The U.S. Supreme Court recently heard oral arguments stemming from the definition of the term ‘waters of the United States’, commonly known as the WOTUS rule. The case revolves around legal challenges to the WOTUS rule and whether federal appeals courts or district courts have jurisdiction.
The coalition that has been representing the agriculture industry is led by the National Association of Manufacturers and is comprised of other farm and business groups along with some environmental organizations. They contend that WOTUS challenges should be heard in district courts because the rule does not fall within the specific categories of the Clean Water Act which would call for appellate court review.
Counsel to the federal government argues for a functional interpretation of the language used in the Clean Water Act which would require challenges to be litigated in the courts of appeals. They claim the WOTUS rule created appropriate boundaries in the Clean Water Act’s ban on pollutant discharges and the Environmental Protection Agency’s permitting authority, therefore do not meet the criteria to be heard in district courts.
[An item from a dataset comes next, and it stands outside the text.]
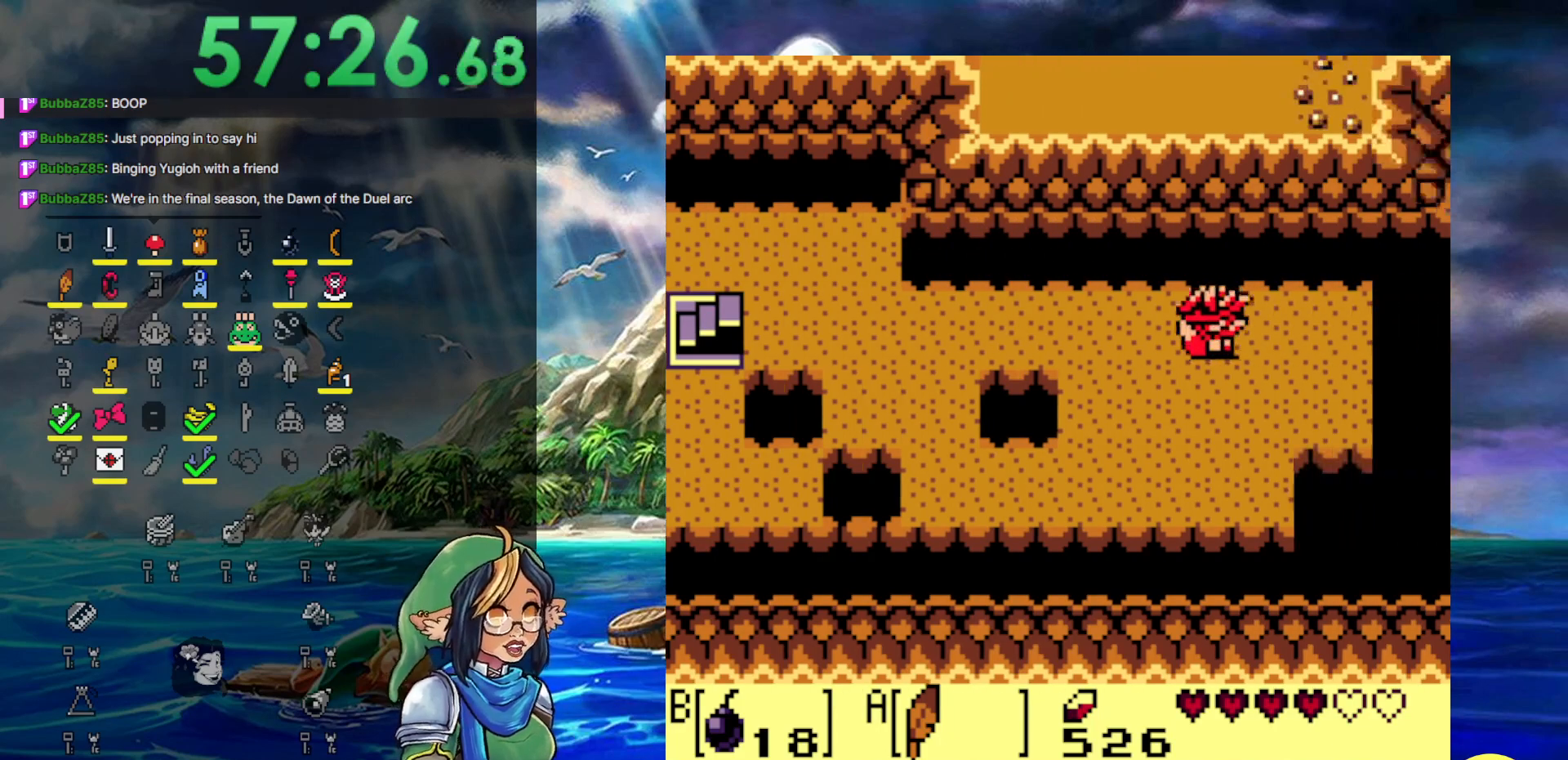
{"buttons": [], "events": [[350, "DPAD_RIGHT", "up"]]}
The jurisdictional decision alone has been slowly progressing for over a year, as authority needs to be determined before any type of challenge can be made to the substance of the WOTUS rule. There have already been dozens of lawsuits pertaining to the WOTUS rule filed in both appeals and districts courts. In January of this year, the Supreme Court announced they would hear the case regarding which venue will hold the authority. The Justices finally began hearing opening remarks on October 11th.
A decision on where future challenges to rules established in the Clean Water Act will be determined is not expected to be issued until early 2018. The eventual decision will have significant effects pertaining to resources necessary to litigate challenges and will also establish a statute of limitations for filing lawsuits.